_Exercise instructions_
Could you copy all of the records below exactly as they appear?

_Data records_

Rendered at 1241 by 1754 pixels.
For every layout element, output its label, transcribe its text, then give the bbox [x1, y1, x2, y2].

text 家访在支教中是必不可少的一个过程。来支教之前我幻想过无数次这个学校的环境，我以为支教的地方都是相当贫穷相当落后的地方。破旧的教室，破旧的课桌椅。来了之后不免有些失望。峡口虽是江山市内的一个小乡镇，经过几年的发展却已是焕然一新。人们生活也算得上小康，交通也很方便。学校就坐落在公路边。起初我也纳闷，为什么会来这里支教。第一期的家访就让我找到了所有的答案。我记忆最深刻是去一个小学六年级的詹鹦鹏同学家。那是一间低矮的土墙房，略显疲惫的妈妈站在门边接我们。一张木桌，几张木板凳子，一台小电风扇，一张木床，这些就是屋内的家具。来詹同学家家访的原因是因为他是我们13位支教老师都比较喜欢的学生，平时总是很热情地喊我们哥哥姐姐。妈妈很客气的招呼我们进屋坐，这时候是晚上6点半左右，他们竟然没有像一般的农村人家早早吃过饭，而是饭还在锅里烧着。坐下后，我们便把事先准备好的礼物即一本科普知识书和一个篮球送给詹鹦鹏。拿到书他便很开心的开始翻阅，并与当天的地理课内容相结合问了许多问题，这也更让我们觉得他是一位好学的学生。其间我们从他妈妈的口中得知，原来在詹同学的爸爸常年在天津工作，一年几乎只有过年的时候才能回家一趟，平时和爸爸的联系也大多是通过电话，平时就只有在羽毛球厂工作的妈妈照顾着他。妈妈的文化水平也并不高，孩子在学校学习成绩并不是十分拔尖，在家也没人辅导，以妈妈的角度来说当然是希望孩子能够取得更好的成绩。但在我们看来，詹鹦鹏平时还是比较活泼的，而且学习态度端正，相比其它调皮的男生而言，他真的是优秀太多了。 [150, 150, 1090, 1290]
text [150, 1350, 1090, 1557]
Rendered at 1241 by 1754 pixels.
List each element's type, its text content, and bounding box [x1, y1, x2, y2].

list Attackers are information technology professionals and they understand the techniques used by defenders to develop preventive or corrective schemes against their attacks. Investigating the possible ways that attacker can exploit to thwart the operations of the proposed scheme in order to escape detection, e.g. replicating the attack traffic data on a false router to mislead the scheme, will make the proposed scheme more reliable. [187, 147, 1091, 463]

_Task result_
Rendered at 1241 by 1754 pixels.
For every layout element, output its label, transcribe its text, then give the bbox [x1, y1, x2, y2].

text 家访在支教中是必不可少的一个过程。来支教之前我幻想过无数次这个学校的环境，我以为支教的地方都是相当贫穷相当落后的地方。破旧的教室，破旧的课桌椅。来了之后不免有些失望。峡口虽是江山市内的一个小乡镇，经过几年的发展却已是焕然一新。人们生活也算得上小康，交通也很方便。学校就坐落在公路边。起初我也纳闷，为什么会来这里支教。第一期的家访就让我找到了所有的答案。我记忆最深刻是去一个小学六年级的詹鹦鹏同学家。那是一间低矮的土墙房，略显疲惫的妈妈站在门边接我们。一张木桌，几张木板凳子，一台小电风扇，一张木床，这些就是屋内的家具。来詹同学家家访的原因是因为他是我们13位支教老师都比较喜欢的学生，平时总是很热情地喊我们哥哥姐姐。妈妈很客气的招呼我们进屋坐，这时候是晚上6点半左右，他们竟然没有像一般的农村人家早早吃过饭，而是饭还在锅里烧着。坐下后，我们便把事先准备好的礼物即一本科普知识书和一个篮球送给詹鹦鹏。拿到书他便很开心的开始翻阅，并与当天的地理课内容相结合问了许多问题，这也更让我们觉得他是一位好学的学生。其间我们从他妈妈的口中得知，原来在詹同学的爸爸常年在天津工作，一年几乎只有过年的时候才能回家一趟，平时和爸爸的联系也大多是通过电话，平时就只有在羽毛球厂工作的妈妈照顾着他。妈妈的文化水平也并不高，孩子在学校学习成绩并不是十分拔尖，在家也没人辅导，以妈妈的角度来说当然是希望孩子能够取得更好的成绩。但在我们看来，詹鹦鹏平时还是比较活泼的，而且学习态度端正，相比其它调皮的男生而言，他真的是优秀太多了。 [150, 150, 1090, 1290]
text [150, 1350, 1090, 1557]
Rendered at 1241 by 1754 pixels.
List each element's type, its text content, and bounding box [x1, y1, x2, y2].

list Attackers are information technology professionals and they understand the techniques used by defenders to develop preventive or corrective schemes against their attacks. Investigating the possible ways that attacker can exploit to thwart the operations of the proposed scheme in order to escape detection, e.g. replicating the attack traffic data on a false router to mislead the scheme, will make the proposed scheme more reliable. [187, 147, 1091, 463]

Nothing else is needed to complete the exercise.